BROOMFIELD, Colo. — Months of worry, fear and anxiety have finally led a Broomfield veteran to a moment where he can breathe a sigh of relief.
"It's going to be one of the best moments of my life," said Scott Henkel, an Army veteran.
Over the past two months, Scott Henkel and his wife, Heidi Henkel, a Broomfield city councilwoman, worked extensively help the husband's Afghan interpreter flee Afghanistan.
In two weeks, the interpreter and his loved ones are expected to arrive in Broomfield.
"You can imagine the intensity in the last few weeks," Scott Henkel said.
The interpreter, Ahmad "Kevin" Siddiqi, worked alongside Scott Henkel from 2006 to 2007. Siddiqi speaks four languages fluently: Dari, Farsi, Pashto and English.

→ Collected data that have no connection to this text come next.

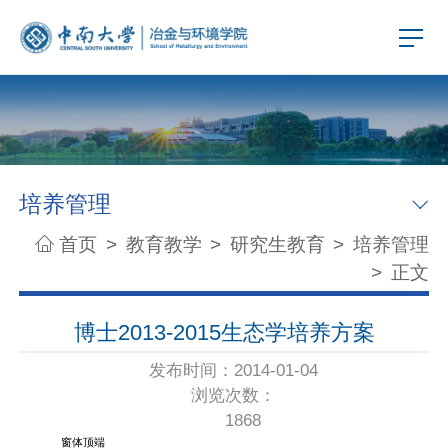
培养管理
首页
>
教育教学
>
研究生教育
>
培养管理
>
正文
博士2013-2015生态学培养方案
发布时间：2014-01-04
浏览次数：
1868
窗体顶端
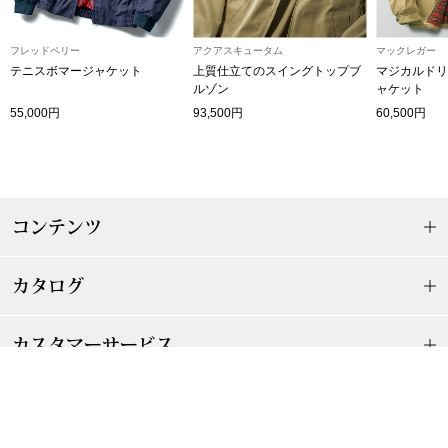
ザ･ノース･フ
ップ
フレッドペリー
アクアスキュータム
マックレガー
ヘリーハンセン
ンス
テニスボマージャケット
上質仕立てのスイングトップブ
マジカルドリ
ルゾン
ャケット
カンタベリー
55,000円
93,500円
60,500円
金谷製靴
ヘンリーコット
コンテンツ
カタログ
おすすめ特集
カスタマーサービス
【特集】Trave
カラーとサイズを選んでください
店舗情報
【特集】cante
カートに入れる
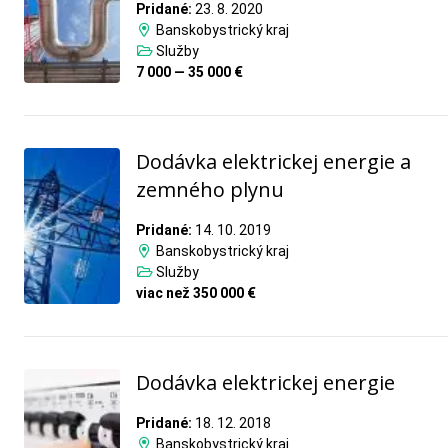
Pridané:
23. 8. 2020
Banskobystrický kraj
Služby
7 000 — 35 000 €
Dodávka elektrickej energie a
zemného plynu
Pridané:
14. 10. 2019
Banskobystrický kraj
Služby
viac než 350 000 €
Dodávka elektrickej energie
Pridané:
18. 12. 2018
Banskobystrický kraj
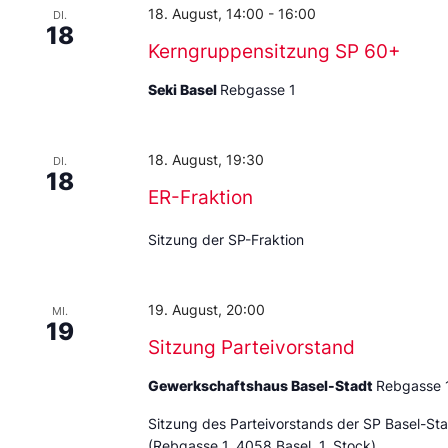
18. August, 14:00
-
16:00
DI.
18
Kerngruppensitzung SP 60+
Seki Basel
Rebgasse 1
18. August, 19:30
DI.
18
ER-Fraktion
Sitzung der SP-Fraktion
19. August, 20:00
MI.
19
Sitzung Parteivorstand
Gewerkschaftshaus Basel-Stadt
Rebgasse 
Sitzung des Parteivorstands der SP Basel-St
(Rebgasse 1, 4058 Basel, 1. Stock)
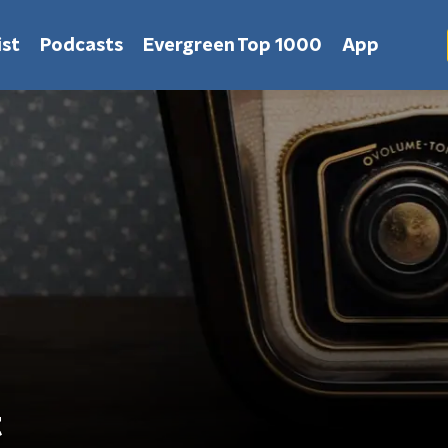
st
Podcasts
Evergreen Top 1000
App
t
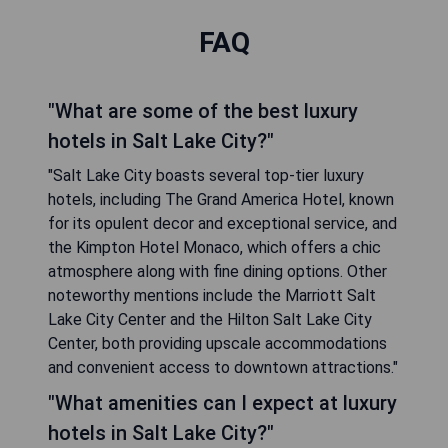
FAQ
"What are some of the best luxury
hotels in Salt Lake City?"
"Salt Lake City boasts several top-tier luxury
hotels, including The Grand America Hotel, known
for its opulent decor and exceptional service, and
the Kimpton Hotel Monaco, which offers a chic
atmosphere along with fine dining options. Other
noteworthy mentions include the Marriott Salt
Lake City Center and the Hilton Salt Lake City
Center, both providing upscale accommodations
and convenient access to downtown attractions."
"What amenities can I expect at luxury
hotels in Salt Lake City?"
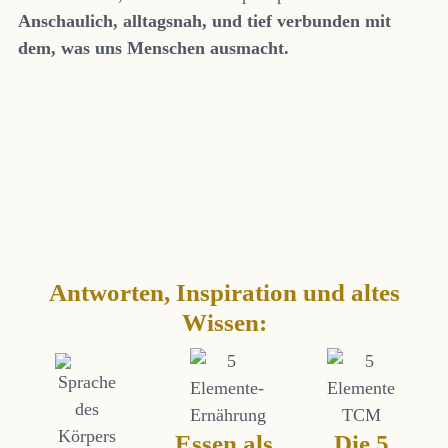
Anschaulich, alltagsnah, und tief verbunden mit
dem, was uns Menschen ausmacht.
Antworten, Inspiration und altes
Wissen:
Essen als
Die 5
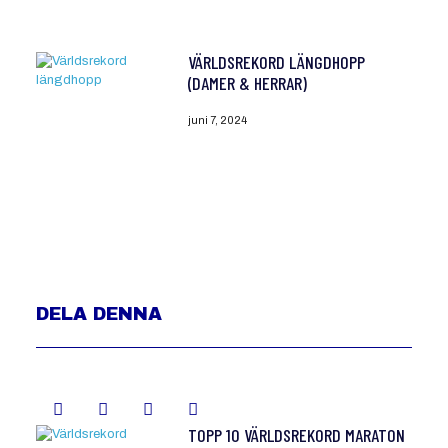
VÄRLDSREKORD LÄNGDHOPP
(DAMER & HERRAR)
juni 7, 2024
DELA DENNA
TOPP 10 VÄRLDSREKORD MARATON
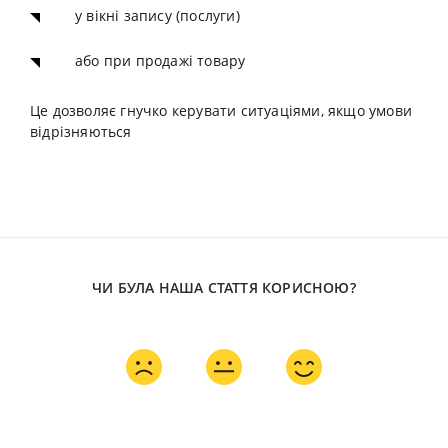
у вікні запису (послуги)
або при продажі товару
Це дозволяє гнучко керувати ситуаціями, якщо умови
відрізняються
ЧИ БУЛА НАША СТАТТЯ КОРИСНОЮ?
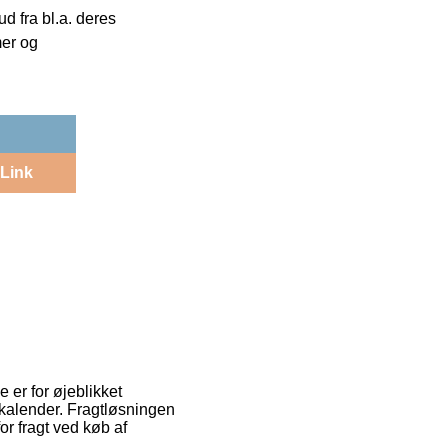
 fra bl.a. deres
mer og
Link
e er for øjeblikket
n kalender. Fragtløsningen
r fragt ved køb af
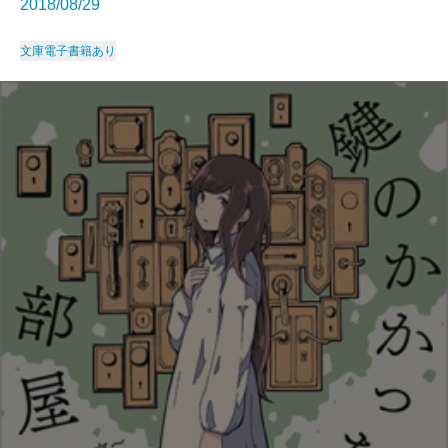
2018/08/29
文庫
電子書籍あり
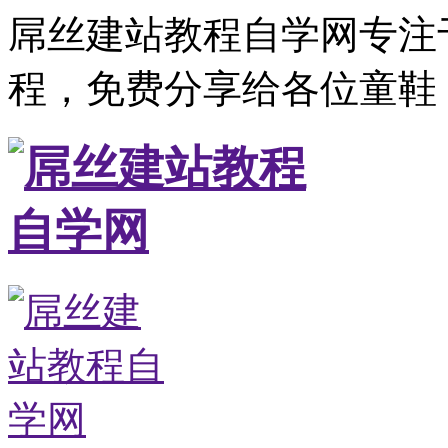
屌丝建站教程自学网专注
程，免费分享给各位童鞋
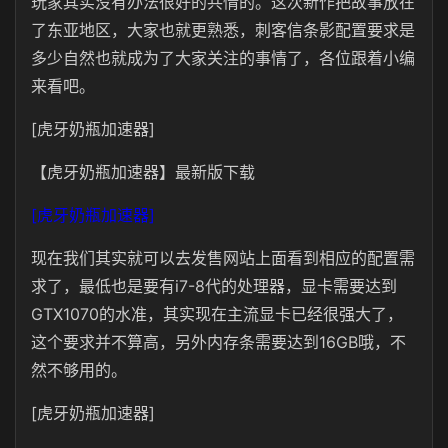
玩家其实没有办法很好的共情的。这次新作把故事放在
了东亚地区，大家也就更熟悉，刺客信条影配置要求是
多少自然也就成为了大家关注的事情了，各位跟着小编
来看吧。
[虎牙奶瓶加速器]
【虎牙奶瓶加速器】最新版下载
[虎牙奶瓶加速器]
现在我们其实就可以去发售网站上面看到相应的配置需
求了，最低也是要有i7-8代的处理器，显卡需要达到
GTX1070的水准，其实现在主流显卡已经很强大了，
这个要求并不算高，另外内存条需要达到16GB哦，不
然不够用的。
[虎牙奶瓶加速器]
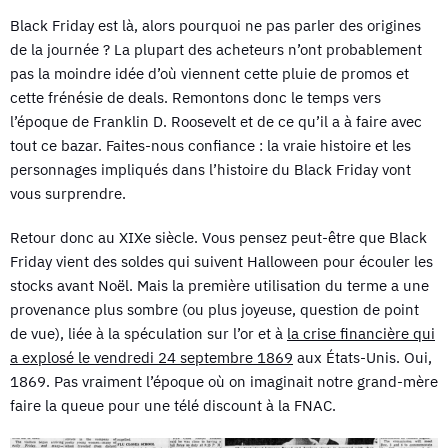
Black Friday est là, alors pourquoi ne pas parler des origines
de la journée ? La plupart des acheteurs n’ont probablement
pas la moindre idée d’où viennent cette pluie de promos et
cette frénésie de deals. Remontons donc le temps vers
l’époque de Franklin D. Roosevelt et de ce qu’il a à faire avec
tout ce bazar. Faites-nous confiance : la vraie histoire et les
personnages impliqués dans l’histoire du Black Friday vont
vous surprendre.
Retour donc au XIXe siècle. Vous pensez peut-être que Black
Friday vient des soldes qui suivent Halloween pour écouler les
stocks avant Noël. Mais la première utilisation du terme a une
provenance plus sombre (ou plus joyeuse, question de point
de vue), liée à la spéculation sur l’or et à
la crise financière qui
a explosé le vendredi 24 septembre 1869
aux États-Unis. Oui,
1869. Pas vraiment l’époque où on imaginait notre grand-mère
faire la queue pour une télé discount à la FNAC.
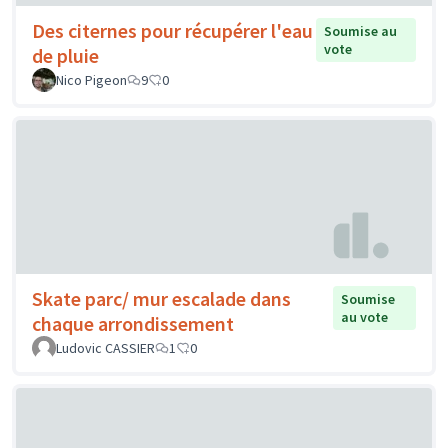
Des citernes pour récupérer l'eau
Soumise au
vote
de pluie
Nico Pigeon
9
0
Skate parc/ mur escalade dans
Soumise
au vote
chaque arrondissement
Ludovic CASSIER
1
0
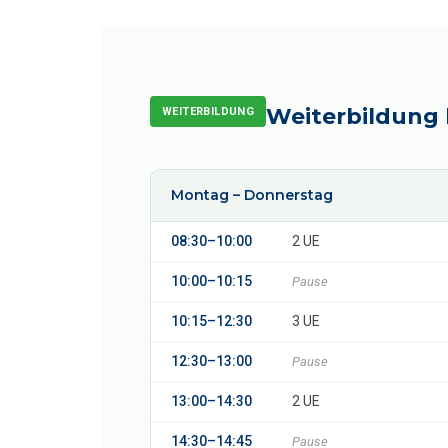
Weiterbildung 
WEITERBILDUNG
Montag – Donnerstag
08:30–10:00
2 UE
10:00–10:15
Pause
10:15–12:30
3 UE
12:30–13:00
Pause
13:00–14:30
2 UE
14:30–14:45
Pause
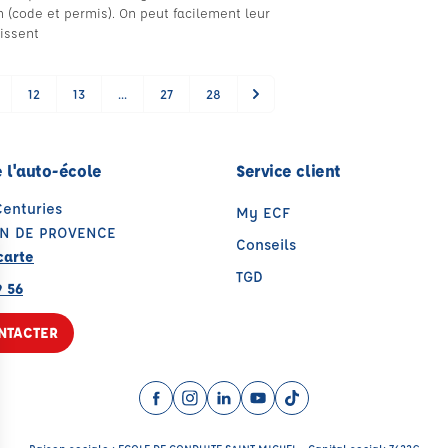
 (code et permis). On peut facilement leur
aissent
12
13
...
27
28
 l'auto-école
Service client
Centuries
My ECF
ON DE PROVENCE
Conseils
carte
TGD
9 56
NTACTER
Facebook (nouvelle fenêtre)
Instagram (nouvelle fenêtre)
LinkedIn (nouvelle fenêtre)
YouTube (nouvelle fenêtr
TikTok (nouvelle fenê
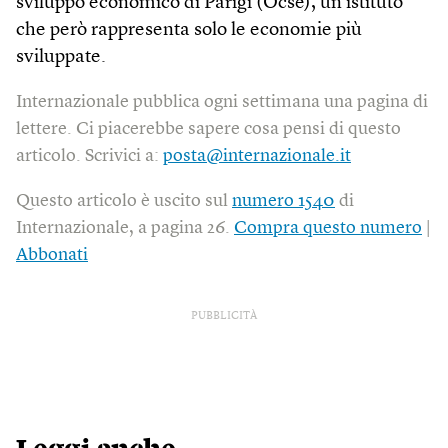
sviluppo economico di Parigi (Ocse), un istituto
che però rappresenta solo le economie più
sviluppate.
Internazionale pubblica ogni settimana una pagina di
lettere. Ci piacerebbe sapere cosa pensi di questo
articolo. Scrivici a:
posta@internazionale.it
Questo articolo è uscito sul
numero 1540
di
Internazionale, a pagina 26.
Compra questo numero
|
Abbonati
PUBBLICITÀ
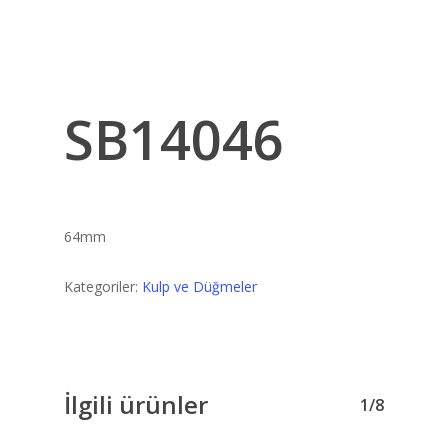
SB14046
64mm
Kategoriler:
Kulp ve Düğmeler
İlgili ürünler
1/8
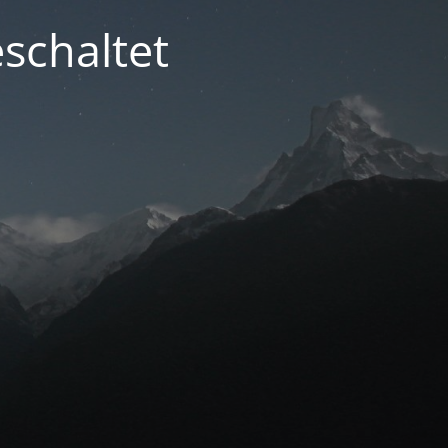
schaltet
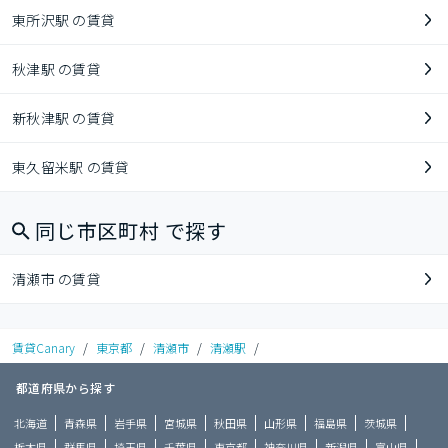
東所沢駅 の賃貸
秋津駅 の賃貸
新秋津駅 の賃貸
東久留米駅 の賃貸
同じ市区町村 で探す
清瀬市 の賃貸
賃貸Canary
/
東京都
/
清瀬市
/
清瀬駅
/
都道府県から探す
北海道
青森県
岩手県
宮城県
秋田県
山形県
福島県
茨城県
栃木県
群馬県
埼玉県
千葉県
東京都
神奈川県
新潟県
富山県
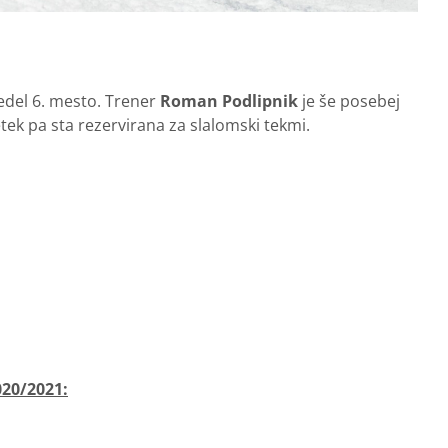
edel 6. mesto. Trener
Roman Podlipnik
je še posebej
petek pa sta rezervirana za slalomski tekmi.
020/2021:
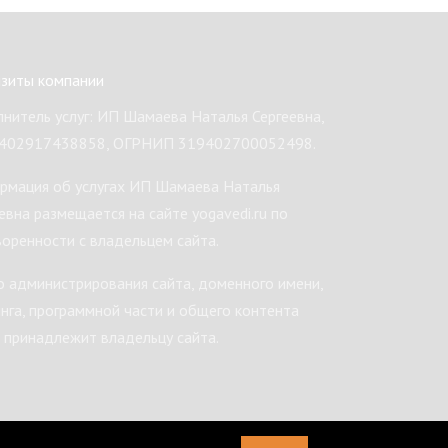
изиты компании
нитель услуг: ИП Шамаева Наталья Сергеевна,
402917438858, ОГРНИП 319402700052498.
рмация об услугах ИП Шамаева Наталья
евна размещается на сайте yogavedi.ru по
оренности с владельцем сайта.
 администрирования сайта, доменного имени,
нга, программной части и общего контента
 принадлежит владельцу сайта.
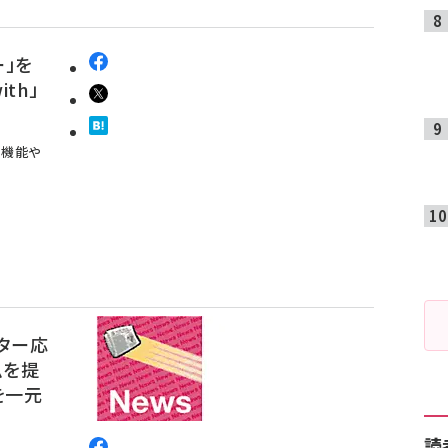
ー」を
th」
る機能や
ーター応
ムを提
を一元
読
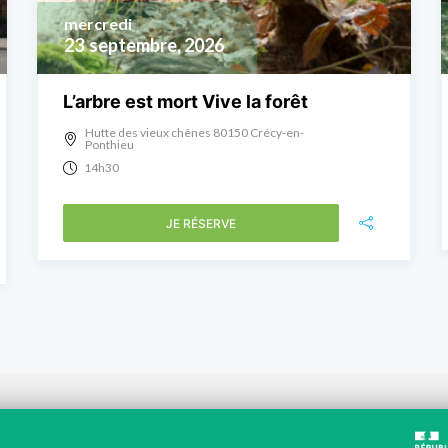
mercredi
23
septembre, 2026
L’arbre est mort Vive la forêt
Hutte des vieux chênes 80150 Crécy-en-
Ponthieu
14h30
JE RÉSERVE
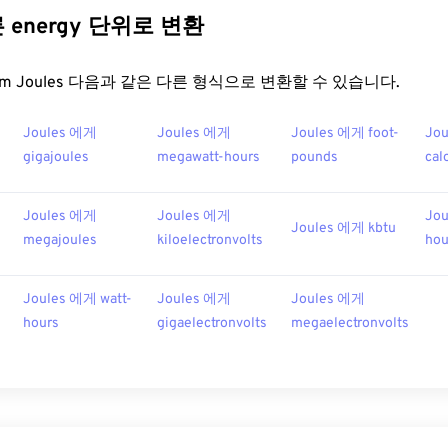
른 energy 단위로 변환
t.com Joules 다음과 같은 다른 형식으로 변환할 수 있습니다.
Joules 에게
Joules 에게
Joules 에게 foot-
Jou
gigajoules
megawatt-hours
pounds
cal
Joules 에게
Joules 에게
Jou
Joules 에게 kbtu
megajoules
kiloelectronvolts
hou
Joules 에게 watt-
Joules 에게
Joules 에게
hours
gigaelectronvolts
megaelectronvolts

"Kevin was assigned to me as my interpreter because we were going to be doing a lot of missions outside of the wire. Kevin has gone on over 400 missions with me in dangerous territory," the Broomfield veteran said.
Siddiqi left Scott Henkel a Facebook message as the Taliban began to seize various cities in Afghanistan.
"Kevin left me a voicemail on Facebook. It was a very scared pleading of 'help me get out .. my visa is still being approved and my family is here,'" Scott Henkel said.
The Broomfield couple began to petition the help of state representatives and other leaders to help get Siddiqi's visa application approved.
All the while, Siddiqi and his family hid from the Taliban to make their exit.
"Him and his family walked through sewage canals to get through the extraction point," Heidi Henkel said.
Siddiqi, his wife and four children were able to make it to the Kabul airport. From there, they traveled to Qatar, then Italy and, finally, Fort Dix in New Jersey.
Currently, the Henkel family is making final arrangements for Kevin and his loved ones to arrive in Broomfield before the end of the month.
"He's excited to come to America. He's actually excited to hang out with Americans, spend time with us, meet our neighbors, have his kids go to school and make friends. He's really looking forward to resetting his life in Broomfield with us," Scott Henkel said.
Kevin's four children range in age from 1 to 9 years old. The oldest children speak both English and Farsi.
"The oldest children also love pizza and are really excited to explore Colorado," Heidi Henkel said with a laugh.
This week, the oldest children sent video messages to the Henkel family, referring to Scott and Heidi as "aunt" and "uncle" while expressing their gratitude to the family.
"[I told my children] here, everybody is free. There is no worry of any type of war or any type of kidnapping or anything," Siddiqi said to Denver7 over a FaceTime call.
Kevin also expressed his gratitude to U.S. military forces he worked alongside.
"They were there to help, they were there to build a nation, to build a country. They feel like my family. I call them my brothers and sisters," Siddiqi said.
Heidi Henkel has been working with grassroots coalitions and faith-based congregations to provide resources for Siddiqi and his family.
"These are real people, these are real patriots. He bled with me, and we owe it to them and our country," Scott Henkel said.